Know how to measure, use and resolve risk issues and use it to deal within your organisation.
Speaking at 44CON in London, security director Thom Langford said that many companies struggle with their risk appetite and do not understand it and not without reason, as it may change from one country, culture and office to another.
“Accepting risk is a good way of dealing with it as you aware of it and you understand risk to the business,” he said. “Balance probabilities and understand what the risks are and how it affects you. Risks commoditise. 15 years ago denial of service didn’t happen and now they are everywhere.”
Langford said that looking back at history, we can learn and improve on what we do today, but despite that, we don’t always follow advice. “No one removed anti-virus despite Symantec saying it was useless,” he said.

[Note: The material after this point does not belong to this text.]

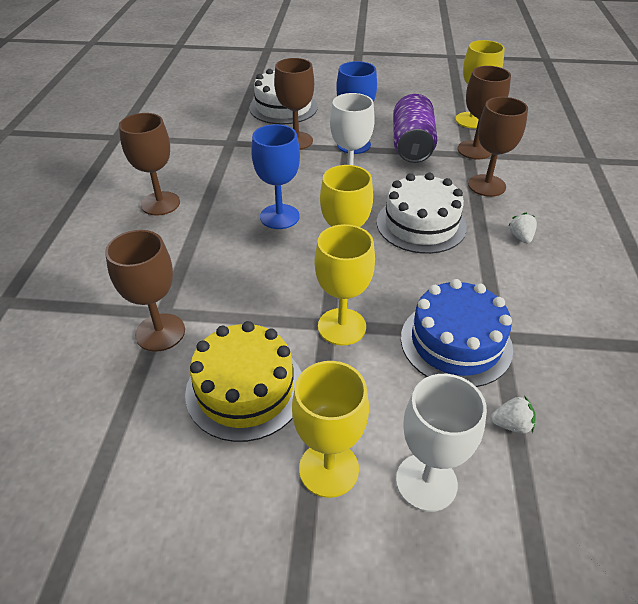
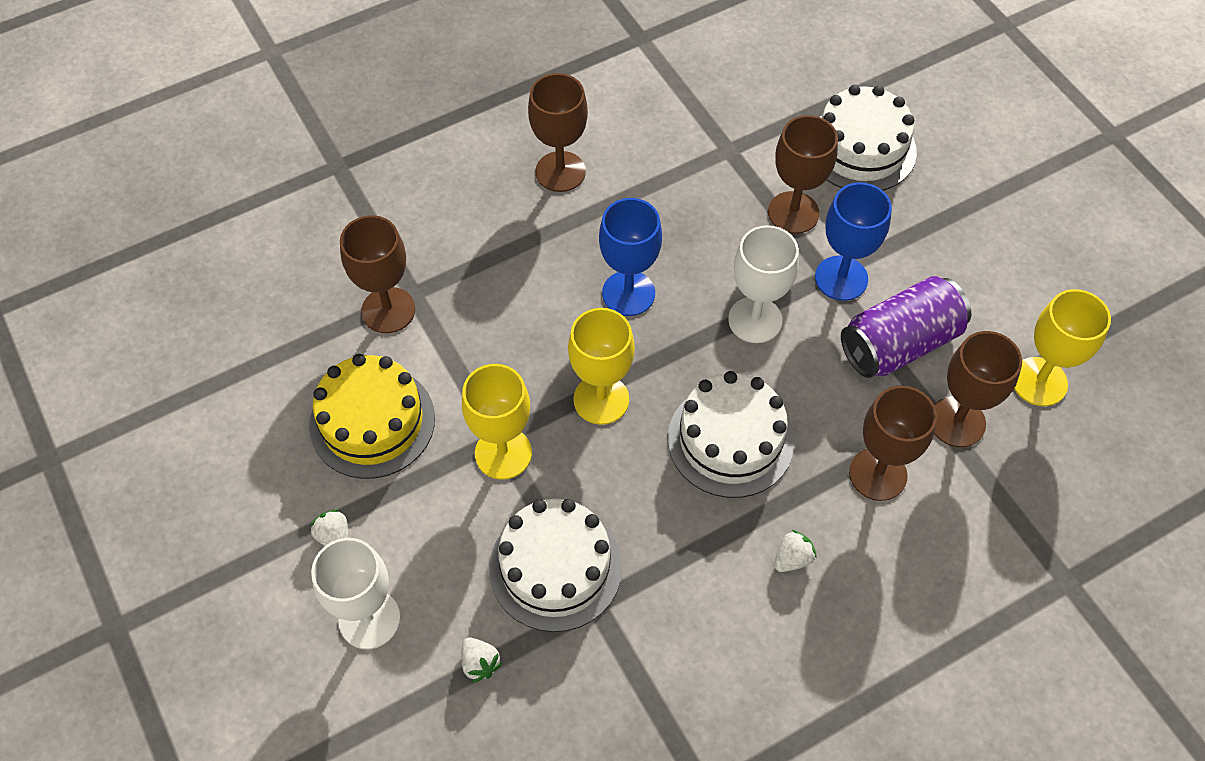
camera: 55 degrees right, 15 degrees up
(329, 469) = (334, 537): yellow goblet -> white strawberry
(456, 342) = (555, 567): blue cake -> white cake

Talking on how to deal with risk, Langford said that you still “need to treat it and use it and have a flexible risk responsibility, but just because nothing is happening, it doesn’t mean it is not a problem,” he said.
“When you measure risk and mitigate, have something in place for when it starts to go wrong. Incident management is a good option as you need to reduce impact, but incident management needs to tie into risk management.
“Also recognise and understand the difference between hygiene and actual risk – when does it matter and when it is a knee jerk reaction. How are you dealing with risk, and appreciate the differences.”
Langford concluded by encouraging delegates to spot patterns in risks and detect what has become a commodity, and appreciate that just because it has been mitigated, it doesn’t mean it has not happened. “Don’t suffer a placebo effect,” he said.
“It is about a regular review of your risk matrix and what is causing you a problem as a professional. It is about having an effective approach and communication with the board, they just want “are we secure”, but making sure you have decent communication skills and putting them across.”